With the first line below as the start and the line containing "nose: (297, 298)" as the end, copy every line between them exactly, ends included.
(Data provided begins)
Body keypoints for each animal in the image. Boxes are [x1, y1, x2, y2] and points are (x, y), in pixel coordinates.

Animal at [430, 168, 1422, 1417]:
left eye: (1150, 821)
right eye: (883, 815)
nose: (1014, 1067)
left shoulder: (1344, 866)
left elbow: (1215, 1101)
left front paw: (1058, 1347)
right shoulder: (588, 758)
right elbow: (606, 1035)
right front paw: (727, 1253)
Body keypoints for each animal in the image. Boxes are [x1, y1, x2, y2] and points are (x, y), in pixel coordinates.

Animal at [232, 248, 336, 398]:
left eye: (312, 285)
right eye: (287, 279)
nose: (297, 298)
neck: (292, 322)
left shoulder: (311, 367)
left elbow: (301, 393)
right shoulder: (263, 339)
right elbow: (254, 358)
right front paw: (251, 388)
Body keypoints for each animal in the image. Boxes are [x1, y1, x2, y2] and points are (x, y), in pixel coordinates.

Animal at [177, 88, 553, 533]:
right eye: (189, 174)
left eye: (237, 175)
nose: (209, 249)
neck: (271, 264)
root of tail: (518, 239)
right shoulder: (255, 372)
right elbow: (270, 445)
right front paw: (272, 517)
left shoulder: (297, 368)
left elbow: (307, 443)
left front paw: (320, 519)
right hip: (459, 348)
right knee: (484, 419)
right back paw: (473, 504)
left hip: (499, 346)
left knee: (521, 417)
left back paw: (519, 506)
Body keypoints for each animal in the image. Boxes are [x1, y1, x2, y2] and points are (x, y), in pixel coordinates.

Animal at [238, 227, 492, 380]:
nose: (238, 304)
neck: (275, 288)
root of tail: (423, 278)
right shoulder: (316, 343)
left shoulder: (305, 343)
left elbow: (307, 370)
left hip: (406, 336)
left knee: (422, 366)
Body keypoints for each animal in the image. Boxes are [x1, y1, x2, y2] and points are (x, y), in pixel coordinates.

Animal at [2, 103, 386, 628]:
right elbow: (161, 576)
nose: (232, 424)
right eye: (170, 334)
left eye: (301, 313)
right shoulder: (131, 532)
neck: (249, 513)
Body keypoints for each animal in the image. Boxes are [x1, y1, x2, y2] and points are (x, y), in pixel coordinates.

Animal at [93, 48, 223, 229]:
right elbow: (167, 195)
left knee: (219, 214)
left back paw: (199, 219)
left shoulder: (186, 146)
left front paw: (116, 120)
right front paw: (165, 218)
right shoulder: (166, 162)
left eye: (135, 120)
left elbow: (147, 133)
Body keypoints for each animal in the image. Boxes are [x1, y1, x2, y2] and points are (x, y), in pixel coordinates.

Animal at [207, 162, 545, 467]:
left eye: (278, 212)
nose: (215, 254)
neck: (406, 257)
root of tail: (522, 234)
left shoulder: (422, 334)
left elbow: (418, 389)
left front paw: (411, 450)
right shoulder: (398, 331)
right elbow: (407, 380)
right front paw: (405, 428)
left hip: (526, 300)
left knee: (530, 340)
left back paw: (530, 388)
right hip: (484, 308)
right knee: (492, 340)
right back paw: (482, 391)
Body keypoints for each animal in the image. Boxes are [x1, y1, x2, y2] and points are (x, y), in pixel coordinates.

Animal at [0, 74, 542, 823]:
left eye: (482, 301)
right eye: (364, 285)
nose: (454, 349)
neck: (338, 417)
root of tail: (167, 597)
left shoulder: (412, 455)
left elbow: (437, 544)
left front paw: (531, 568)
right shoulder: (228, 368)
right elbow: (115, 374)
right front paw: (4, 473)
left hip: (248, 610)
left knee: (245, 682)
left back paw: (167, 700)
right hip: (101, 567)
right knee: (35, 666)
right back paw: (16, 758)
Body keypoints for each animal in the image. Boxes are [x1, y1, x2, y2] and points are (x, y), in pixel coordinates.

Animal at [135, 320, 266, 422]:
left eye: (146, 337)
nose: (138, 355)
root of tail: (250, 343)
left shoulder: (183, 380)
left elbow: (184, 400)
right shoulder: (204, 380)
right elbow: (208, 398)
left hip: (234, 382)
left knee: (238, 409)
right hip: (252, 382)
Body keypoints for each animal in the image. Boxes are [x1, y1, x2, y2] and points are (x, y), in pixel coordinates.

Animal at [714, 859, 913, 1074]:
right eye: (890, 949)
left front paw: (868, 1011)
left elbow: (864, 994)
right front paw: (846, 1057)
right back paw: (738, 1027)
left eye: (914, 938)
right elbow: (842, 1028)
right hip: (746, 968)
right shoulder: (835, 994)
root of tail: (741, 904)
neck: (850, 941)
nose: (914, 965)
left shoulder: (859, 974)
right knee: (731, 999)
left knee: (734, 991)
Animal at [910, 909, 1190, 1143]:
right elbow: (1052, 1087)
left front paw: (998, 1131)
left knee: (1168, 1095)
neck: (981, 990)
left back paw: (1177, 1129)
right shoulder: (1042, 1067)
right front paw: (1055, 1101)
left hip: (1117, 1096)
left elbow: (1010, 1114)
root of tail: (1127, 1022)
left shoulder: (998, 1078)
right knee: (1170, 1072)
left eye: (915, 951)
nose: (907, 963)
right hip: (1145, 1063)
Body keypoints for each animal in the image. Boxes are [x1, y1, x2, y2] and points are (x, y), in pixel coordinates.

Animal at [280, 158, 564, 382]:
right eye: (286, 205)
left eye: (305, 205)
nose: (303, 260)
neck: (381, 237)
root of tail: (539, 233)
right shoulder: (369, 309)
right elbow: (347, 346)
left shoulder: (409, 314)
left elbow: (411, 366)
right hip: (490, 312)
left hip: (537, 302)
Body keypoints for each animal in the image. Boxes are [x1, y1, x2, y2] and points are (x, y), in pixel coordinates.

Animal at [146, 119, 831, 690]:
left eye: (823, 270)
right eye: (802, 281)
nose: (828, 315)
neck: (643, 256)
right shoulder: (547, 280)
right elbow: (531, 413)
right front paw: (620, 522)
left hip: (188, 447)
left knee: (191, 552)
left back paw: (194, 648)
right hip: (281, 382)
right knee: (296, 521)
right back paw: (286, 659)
(Data provided ends)
*Written solution*:
Body keypoints for each animal in the image. Boxes are [x1, y1, x2, y2] and points are (x, y), in pixel coordinates.

Animal at [430, 168, 1422, 1417]:
left eye: (1150, 821)
right eye: (883, 815)
nose: (1014, 1067)
left shoulder: (1344, 866)
left elbow: (1215, 1101)
left front paw: (1058, 1347)
right shoulder: (588, 758)
right elbow: (606, 1035)
right front paw: (727, 1253)
Body keypoints for each animal in the image. Boxes are [x1, y1, x2, y2] and points are (x, y), in pixel coordinates.

Animal at [232, 248, 336, 398]:
left eye: (312, 285)
right eye: (287, 279)
nose: (297, 298)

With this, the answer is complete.